Usually I'd agree... but I legitimately cannot access the content because the page is so broken. I actually found out what this thing is from your comment.
Normally I'd agree, but in this case I literally tried on three devices -- two Google Android phones and a very powerful laptop running Google Chrome on a fast connection and it not only took forever to load but was completely nonfunctional when it finally did. I literally couldn't access the content whatever I did. This is one of the most ridiculous examples of a site not working that I have ever seen. If I had not opened this thread I would have literally no idea what the site even was. If I were able I would fire the person responsible for the site, no questions asked. This site is so far past "nonfunctional" it isn't even funny. I agree that "They could have used tables and comic sans for all I care. This is awesome.", but there's a huge difference between "somewhat ugly presentation", "horrible presentation", "unusable for most people", and "a professional web developer with three devices and many web browsers could not make your page load".

Regarding the content of the page, which has been summarized at http://pastebin.com/raw/kYpdLgYg by commenter Raphmedia, I'm impressed. 90cm resolution in a 100kg package is pretty crazy. That they control the multimillion dollar satellite through a web interface is interesting. One clear advantage they have over governmental systems is their ability to do international launches (their initial launch from French Guiana certainly gave them some significant boost of tangential velocity compared to say, Russia, which is geologically screwed.) If anyone wants to see a visualization of that, see http://i.imgur.com/6c9Edge.png

I still do not know how is this actionable. So, they have satellites that take cool pictures, ok. Are they selling the stuff? Sharing an API?
This is afaict a pr buzz piece.
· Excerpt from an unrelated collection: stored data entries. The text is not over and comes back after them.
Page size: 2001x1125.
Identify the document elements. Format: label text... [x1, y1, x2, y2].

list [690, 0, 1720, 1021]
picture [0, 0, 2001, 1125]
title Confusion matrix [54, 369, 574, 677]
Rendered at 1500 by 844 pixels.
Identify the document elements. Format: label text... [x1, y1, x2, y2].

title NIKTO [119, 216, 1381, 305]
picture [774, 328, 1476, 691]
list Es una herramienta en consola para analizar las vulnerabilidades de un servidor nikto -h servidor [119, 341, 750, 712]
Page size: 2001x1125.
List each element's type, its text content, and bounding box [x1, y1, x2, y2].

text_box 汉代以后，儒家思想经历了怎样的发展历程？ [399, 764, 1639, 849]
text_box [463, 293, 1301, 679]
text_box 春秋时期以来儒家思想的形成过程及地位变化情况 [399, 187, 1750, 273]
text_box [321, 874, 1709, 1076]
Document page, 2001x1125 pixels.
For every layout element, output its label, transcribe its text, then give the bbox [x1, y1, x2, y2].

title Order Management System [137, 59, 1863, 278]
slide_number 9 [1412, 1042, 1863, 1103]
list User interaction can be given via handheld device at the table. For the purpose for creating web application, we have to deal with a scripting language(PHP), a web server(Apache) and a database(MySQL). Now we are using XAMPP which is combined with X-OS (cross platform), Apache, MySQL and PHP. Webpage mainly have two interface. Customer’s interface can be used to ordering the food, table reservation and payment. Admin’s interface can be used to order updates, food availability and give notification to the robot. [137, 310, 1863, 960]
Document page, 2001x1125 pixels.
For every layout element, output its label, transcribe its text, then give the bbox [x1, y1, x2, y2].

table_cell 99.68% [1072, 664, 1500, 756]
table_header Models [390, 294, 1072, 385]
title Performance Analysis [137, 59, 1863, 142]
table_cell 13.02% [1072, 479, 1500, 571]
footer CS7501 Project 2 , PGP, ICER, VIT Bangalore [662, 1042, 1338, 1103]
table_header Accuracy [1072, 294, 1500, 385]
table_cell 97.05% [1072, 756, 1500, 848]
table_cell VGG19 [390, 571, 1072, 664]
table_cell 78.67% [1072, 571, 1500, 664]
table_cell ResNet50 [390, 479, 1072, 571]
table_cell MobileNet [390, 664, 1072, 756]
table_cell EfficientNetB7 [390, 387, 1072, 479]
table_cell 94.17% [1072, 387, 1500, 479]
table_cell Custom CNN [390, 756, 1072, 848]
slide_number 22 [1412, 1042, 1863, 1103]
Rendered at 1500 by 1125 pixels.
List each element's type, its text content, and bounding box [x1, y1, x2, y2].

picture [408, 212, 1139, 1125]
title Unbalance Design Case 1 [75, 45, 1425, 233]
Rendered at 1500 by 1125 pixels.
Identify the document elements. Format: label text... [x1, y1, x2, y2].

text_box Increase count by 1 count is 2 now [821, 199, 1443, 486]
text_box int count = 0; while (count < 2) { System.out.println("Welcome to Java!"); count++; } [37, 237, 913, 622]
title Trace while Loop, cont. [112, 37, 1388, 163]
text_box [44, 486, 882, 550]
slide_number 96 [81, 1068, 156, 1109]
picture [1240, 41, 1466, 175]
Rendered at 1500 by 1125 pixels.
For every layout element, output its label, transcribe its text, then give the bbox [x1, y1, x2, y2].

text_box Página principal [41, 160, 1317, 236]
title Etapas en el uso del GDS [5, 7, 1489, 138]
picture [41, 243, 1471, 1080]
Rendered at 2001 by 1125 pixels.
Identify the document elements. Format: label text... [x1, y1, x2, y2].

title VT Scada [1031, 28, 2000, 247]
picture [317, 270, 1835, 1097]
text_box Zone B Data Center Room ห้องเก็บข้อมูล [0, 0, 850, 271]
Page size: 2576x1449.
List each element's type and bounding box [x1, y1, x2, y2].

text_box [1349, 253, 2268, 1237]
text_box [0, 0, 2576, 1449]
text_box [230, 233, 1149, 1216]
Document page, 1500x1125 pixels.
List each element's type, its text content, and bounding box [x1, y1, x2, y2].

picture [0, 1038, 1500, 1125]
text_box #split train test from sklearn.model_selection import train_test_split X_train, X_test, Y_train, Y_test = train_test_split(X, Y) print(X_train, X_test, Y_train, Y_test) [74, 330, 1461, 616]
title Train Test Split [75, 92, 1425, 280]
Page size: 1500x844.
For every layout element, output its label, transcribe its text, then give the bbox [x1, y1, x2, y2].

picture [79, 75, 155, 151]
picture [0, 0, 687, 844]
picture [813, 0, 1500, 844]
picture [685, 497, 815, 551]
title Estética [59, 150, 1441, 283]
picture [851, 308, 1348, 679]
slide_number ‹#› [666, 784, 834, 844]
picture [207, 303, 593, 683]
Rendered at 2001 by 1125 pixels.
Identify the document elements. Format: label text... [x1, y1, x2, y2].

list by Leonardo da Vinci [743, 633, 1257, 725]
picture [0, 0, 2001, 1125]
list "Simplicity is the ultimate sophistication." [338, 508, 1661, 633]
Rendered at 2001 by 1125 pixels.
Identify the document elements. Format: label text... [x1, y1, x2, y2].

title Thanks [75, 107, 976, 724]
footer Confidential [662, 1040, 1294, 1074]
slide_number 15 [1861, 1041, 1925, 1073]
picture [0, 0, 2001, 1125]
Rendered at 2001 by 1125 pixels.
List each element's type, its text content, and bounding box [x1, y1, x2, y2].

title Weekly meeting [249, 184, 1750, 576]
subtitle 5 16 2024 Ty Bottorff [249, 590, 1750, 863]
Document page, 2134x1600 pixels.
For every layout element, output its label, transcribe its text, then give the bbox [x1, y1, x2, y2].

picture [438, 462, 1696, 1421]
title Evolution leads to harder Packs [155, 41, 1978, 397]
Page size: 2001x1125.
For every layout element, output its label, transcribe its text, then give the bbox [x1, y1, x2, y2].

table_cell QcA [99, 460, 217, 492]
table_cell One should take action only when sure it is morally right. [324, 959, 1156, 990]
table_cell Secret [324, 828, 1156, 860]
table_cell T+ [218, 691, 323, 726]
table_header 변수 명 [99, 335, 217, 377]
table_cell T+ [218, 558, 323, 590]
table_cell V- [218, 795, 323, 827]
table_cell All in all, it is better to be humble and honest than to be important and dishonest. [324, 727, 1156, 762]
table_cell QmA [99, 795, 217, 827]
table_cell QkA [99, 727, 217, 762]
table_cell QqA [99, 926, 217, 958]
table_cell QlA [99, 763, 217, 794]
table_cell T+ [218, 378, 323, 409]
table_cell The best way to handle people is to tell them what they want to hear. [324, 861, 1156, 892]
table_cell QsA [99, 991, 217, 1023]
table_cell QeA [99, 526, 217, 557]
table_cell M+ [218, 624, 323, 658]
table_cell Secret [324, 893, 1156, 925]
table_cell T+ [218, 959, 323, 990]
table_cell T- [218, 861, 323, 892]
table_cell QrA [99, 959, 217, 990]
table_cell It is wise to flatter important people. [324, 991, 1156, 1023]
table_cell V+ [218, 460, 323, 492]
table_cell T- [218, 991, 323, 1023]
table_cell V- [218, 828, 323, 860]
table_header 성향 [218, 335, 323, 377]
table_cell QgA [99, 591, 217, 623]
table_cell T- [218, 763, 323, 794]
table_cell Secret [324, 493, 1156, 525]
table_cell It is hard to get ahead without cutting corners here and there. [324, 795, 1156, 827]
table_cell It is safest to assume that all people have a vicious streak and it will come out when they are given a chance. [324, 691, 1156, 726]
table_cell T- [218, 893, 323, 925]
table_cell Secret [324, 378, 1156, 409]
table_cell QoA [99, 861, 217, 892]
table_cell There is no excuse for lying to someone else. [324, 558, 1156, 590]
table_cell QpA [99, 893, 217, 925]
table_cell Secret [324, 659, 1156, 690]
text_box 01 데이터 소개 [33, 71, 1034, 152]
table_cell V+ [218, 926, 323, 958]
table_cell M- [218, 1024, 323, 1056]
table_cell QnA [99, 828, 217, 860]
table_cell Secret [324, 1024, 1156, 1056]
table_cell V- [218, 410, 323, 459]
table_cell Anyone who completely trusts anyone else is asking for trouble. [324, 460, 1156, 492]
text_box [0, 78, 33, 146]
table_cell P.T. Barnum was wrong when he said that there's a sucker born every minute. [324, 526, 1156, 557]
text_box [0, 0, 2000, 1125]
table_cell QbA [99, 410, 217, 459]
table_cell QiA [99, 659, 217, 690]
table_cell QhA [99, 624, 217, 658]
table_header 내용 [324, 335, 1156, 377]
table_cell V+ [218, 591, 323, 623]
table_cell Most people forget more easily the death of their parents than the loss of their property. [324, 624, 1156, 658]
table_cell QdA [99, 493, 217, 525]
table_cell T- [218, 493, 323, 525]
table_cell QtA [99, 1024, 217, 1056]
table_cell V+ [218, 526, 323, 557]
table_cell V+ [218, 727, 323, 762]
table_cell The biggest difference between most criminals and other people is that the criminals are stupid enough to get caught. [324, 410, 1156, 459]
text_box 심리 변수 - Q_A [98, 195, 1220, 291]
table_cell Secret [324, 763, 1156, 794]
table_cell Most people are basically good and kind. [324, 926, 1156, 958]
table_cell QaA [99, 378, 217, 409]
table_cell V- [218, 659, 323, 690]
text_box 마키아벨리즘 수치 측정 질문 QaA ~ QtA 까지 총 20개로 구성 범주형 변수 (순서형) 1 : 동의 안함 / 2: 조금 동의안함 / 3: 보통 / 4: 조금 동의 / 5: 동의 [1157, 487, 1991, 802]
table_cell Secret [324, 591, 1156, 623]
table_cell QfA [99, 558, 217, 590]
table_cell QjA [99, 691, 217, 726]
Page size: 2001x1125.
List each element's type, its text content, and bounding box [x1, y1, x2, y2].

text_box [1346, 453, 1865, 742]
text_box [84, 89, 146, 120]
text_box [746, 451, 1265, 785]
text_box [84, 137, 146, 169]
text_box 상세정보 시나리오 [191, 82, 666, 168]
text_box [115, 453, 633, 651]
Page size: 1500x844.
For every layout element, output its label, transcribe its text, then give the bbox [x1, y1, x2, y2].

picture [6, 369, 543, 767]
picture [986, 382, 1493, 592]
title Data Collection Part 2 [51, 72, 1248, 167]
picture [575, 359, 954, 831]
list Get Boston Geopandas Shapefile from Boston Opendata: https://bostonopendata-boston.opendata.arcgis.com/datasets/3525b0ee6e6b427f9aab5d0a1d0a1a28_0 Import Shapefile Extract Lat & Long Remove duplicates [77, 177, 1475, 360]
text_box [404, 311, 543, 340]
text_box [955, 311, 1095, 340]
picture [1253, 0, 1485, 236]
They apparently are hiring.
I think this is also surveilance-wash so to speak. Look at our cool team, look at our wonderful use cases. Don't think about how it can track the movement of everybody in a city from space. We're good.
Very valuable data to finance - commodities and macro trading could use this data to understand supply and demand trends, like a robust version of "Helicopter Edge": http://www.bloombergview.com/articles/2013-12-19/helicopter-...
Whether it's a consumer sale (sign up via web and get an API key) I do not know, but if you have a compelling use I'm sure you can get access by talking to humans. In terms of what you can use it for, I know people have built applications on top of Planet Labs to run queries from counting the number of cars in Walmart parking lots every day for hedge funds to tracking deforestation.
> but if you have a compelling use I'm sure you can get access by talking to humans.

So they make money by potential customers guessing at what they can provide them and reaching out to them? Seems like a terrible way to do business.

Unless I missed it (which would be easy; damn is it hard to get to the content on that site) I see no information about anything other than what they do internally. Which is cool but that's about where it ends.

Where do you see any info on an API?
God, no kidding. These comments are a disaster.
They could have used tables and comic sans, and it would have been an improvement because if nothing else I could have read the content.

As it is, I kind of get the idea...sort of. Something about satellites, imagery, real-time somethingerother. There's complaining about weird scrolling and "broke my back button", which many of us tire of, and then's there's "hi! Didn't know if you noticed, but your site's broken on the most commonly-used browsers, broken to the point that many cannot read what I'm sure is absolutely awesome content." In other words, had this been a marketing page for something people don't give two shites about, the column that holds the abandonment rate in their analytics DB would have to use a float lest the tiny, tiny percentage of people who didn't immediately close the browser tab be recorded as "zero".

So I'll take your word for it when you say it's awesome. Currently, I am not equipped to confirm that with Mac OS X and Safari or Chrome.

> This is a big swarm of satellites and (I assume) a forthcoming API

How can I know if I can't read the content? I'm not exaggerating - simply not usable.